I can’t get enough lemon! I think it’s because citrus (although in season in winter) is very Spring. Lemons, limes, grapefruit… all so glorious. And right now we all know we can’t wait for Spring. I love the sunshine & the longer days & the tulips & the daffodils! And did I mention the sunshine? Tuesday March 20, 2012 is the first day of Spring this year! I think we should all throw Spring parties & make lemon poppyseed muffins! : )

Last night was my second “gentle” yoga class. I swear, it is not gentle. I can feel last night in my arms, my shoulders, my back, my booty, and my legs. And I love it. The instructor is really great and I’m definitely the youngest person in the class but everyone has a great sense of humor. I also can’t wait to do some yoga outside since the weather is getting nicer everyday.

In other news, Stephen’s Spring Break start this weekend so he’s coming back down to Annapolis tomorrow. We’re going to spend some time in DC & make lots of yummy food before heading up to Kutztown on Thursday (which means I get to visit Echo Hill, my favorite!). I’m excited! The weather here is supposed to be in the 50s all week and mostly sunny.

Anyway, I felt like giving myself a reward (lemon poppyseed muffins) for all my workouts this week & I wanted to make a treat for Stephen… he loves muffins. I’m so excited about them I think they deserve an exclamation point! I’ve been wanting to make yummy vegan muffins for weeks now. And today it’s 64F outside! Lemon Poppyseed is perfect. Even though it rained the last two days, I still feel like we’ve had so much sunshine lately. And today is just gorgeous. These muffins are perfect for today. They’re perfectly light & moist & flavorful. I’ve had two and I’m desperately trying to resist eating a third.

Lemon Poppyseed Muffins!

Makes 12 Muffins

  • 1/4 Cup + 1 Tbsp Vegan Butter (melted)
  • 1/4 Cup Vegetable/Canola Oil
  • 1/2 Cup Soy (or Almond) Milk
  • 1/3 Cup Lemon Juice
  • Zest of 2 Lemons
  • 1/3 Cup Granulated Sugar
  • 1/4 Cup Maple Syrup
  • 2 1/4 Cups AP Flour
  • 2 Tsp Baking Powder
  • 1 Tsp Baking Soda
  • 1/2 Tsp Salt
  • 2 Tbsp Poppyseeds

Preheat oven to 350F. Line muffin tin with 12 muffin papers.

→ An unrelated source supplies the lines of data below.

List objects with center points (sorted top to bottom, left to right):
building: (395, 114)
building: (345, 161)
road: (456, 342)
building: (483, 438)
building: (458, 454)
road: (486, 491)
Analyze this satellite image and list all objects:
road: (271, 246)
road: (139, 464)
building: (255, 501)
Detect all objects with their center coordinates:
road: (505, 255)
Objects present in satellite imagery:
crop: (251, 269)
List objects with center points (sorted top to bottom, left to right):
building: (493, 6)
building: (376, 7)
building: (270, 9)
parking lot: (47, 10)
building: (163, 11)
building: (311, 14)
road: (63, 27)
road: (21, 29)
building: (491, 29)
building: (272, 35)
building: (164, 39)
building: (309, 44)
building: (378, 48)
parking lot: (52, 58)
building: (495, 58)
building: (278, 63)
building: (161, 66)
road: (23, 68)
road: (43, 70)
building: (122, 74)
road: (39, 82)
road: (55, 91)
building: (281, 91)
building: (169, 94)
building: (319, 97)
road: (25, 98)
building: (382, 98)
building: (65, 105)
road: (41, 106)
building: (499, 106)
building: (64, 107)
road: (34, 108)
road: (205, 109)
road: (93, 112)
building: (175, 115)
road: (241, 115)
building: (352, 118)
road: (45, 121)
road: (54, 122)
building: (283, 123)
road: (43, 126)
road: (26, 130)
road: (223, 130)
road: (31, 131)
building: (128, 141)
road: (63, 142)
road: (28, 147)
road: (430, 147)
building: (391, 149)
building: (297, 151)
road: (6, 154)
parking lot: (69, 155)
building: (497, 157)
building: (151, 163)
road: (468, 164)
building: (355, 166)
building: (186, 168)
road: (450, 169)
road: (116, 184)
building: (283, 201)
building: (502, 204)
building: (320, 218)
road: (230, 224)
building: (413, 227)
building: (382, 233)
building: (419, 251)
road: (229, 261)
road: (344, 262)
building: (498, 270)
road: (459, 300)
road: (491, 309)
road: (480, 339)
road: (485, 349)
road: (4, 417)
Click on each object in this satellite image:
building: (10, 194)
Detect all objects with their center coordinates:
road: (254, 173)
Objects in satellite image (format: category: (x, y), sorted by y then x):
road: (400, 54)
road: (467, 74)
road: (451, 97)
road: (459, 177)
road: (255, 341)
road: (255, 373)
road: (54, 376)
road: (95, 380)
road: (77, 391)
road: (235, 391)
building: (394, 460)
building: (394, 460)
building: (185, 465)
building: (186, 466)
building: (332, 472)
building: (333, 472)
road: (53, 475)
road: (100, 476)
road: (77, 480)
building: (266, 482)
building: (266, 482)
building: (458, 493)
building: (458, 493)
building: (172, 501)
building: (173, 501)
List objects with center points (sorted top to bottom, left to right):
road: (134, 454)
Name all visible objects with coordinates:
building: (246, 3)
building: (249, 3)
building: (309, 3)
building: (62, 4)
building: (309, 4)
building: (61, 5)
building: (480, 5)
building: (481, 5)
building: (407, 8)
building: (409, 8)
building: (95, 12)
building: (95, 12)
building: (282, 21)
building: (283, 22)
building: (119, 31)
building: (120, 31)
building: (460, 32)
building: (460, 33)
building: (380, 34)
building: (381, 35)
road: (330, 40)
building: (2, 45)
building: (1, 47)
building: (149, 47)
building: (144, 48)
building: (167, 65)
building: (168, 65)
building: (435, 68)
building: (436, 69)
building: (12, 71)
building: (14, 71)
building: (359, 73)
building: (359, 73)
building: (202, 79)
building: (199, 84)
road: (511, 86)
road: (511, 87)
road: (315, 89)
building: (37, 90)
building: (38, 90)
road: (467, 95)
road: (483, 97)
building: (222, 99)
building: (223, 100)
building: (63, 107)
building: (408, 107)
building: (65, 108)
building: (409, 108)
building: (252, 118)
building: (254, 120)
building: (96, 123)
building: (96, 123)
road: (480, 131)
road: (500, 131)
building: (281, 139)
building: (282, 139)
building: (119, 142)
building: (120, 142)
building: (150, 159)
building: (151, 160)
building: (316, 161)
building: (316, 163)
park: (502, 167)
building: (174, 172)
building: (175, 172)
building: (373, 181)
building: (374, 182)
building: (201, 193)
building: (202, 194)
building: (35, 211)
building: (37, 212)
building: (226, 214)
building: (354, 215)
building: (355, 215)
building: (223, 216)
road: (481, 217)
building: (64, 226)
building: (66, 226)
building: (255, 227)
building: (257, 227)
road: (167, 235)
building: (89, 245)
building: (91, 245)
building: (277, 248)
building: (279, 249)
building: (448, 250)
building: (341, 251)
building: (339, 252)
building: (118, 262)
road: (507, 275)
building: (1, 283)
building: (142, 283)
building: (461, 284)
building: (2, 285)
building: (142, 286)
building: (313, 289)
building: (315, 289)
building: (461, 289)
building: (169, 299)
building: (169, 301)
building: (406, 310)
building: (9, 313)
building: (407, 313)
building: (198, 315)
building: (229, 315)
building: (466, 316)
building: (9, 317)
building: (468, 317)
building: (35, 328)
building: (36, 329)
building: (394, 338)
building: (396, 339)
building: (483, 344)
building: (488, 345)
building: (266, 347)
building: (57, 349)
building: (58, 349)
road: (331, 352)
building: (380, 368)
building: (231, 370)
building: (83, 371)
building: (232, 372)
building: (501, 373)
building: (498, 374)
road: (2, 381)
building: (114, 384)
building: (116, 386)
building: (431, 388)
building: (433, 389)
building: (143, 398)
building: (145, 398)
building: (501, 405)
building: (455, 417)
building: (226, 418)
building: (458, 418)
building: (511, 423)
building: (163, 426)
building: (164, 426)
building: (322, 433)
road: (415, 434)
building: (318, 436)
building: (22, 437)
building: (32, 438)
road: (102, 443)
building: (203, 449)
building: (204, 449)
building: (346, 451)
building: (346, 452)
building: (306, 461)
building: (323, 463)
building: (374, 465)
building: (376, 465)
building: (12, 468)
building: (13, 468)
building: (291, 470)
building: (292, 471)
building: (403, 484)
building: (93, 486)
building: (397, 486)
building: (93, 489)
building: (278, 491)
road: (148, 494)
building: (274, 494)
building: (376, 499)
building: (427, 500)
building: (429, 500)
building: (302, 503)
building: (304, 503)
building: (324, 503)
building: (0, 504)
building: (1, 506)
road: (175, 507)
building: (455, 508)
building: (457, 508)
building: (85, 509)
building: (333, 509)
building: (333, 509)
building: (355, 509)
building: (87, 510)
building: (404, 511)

Combine melted butter, vegetable/canola oil, milk, lemon juice & lemon zest. Stir to thoroughly combine. Add sugar & maple syrup & stir again! Add the all-purpose flour, baking powder, baking soda & salt and stir until batter is smooth. It will be a very light batter. (at least for me! I’m used to making bran-muffins). Add the poppyseeds and stir to combine.

Pour batter evenly amongst 12 muffin papers, about 3/4 full. I used a 1/4 cup to measure.

Half way through baking increase temperature to 375F. Bake for 18 – 20 minutes.

Let cool (or not) and enjoy with butter, vegan lemon curd, hot tea, or a cold glass of (coconut) milk! 🙂

And don’t forget to enjoy the sunshine!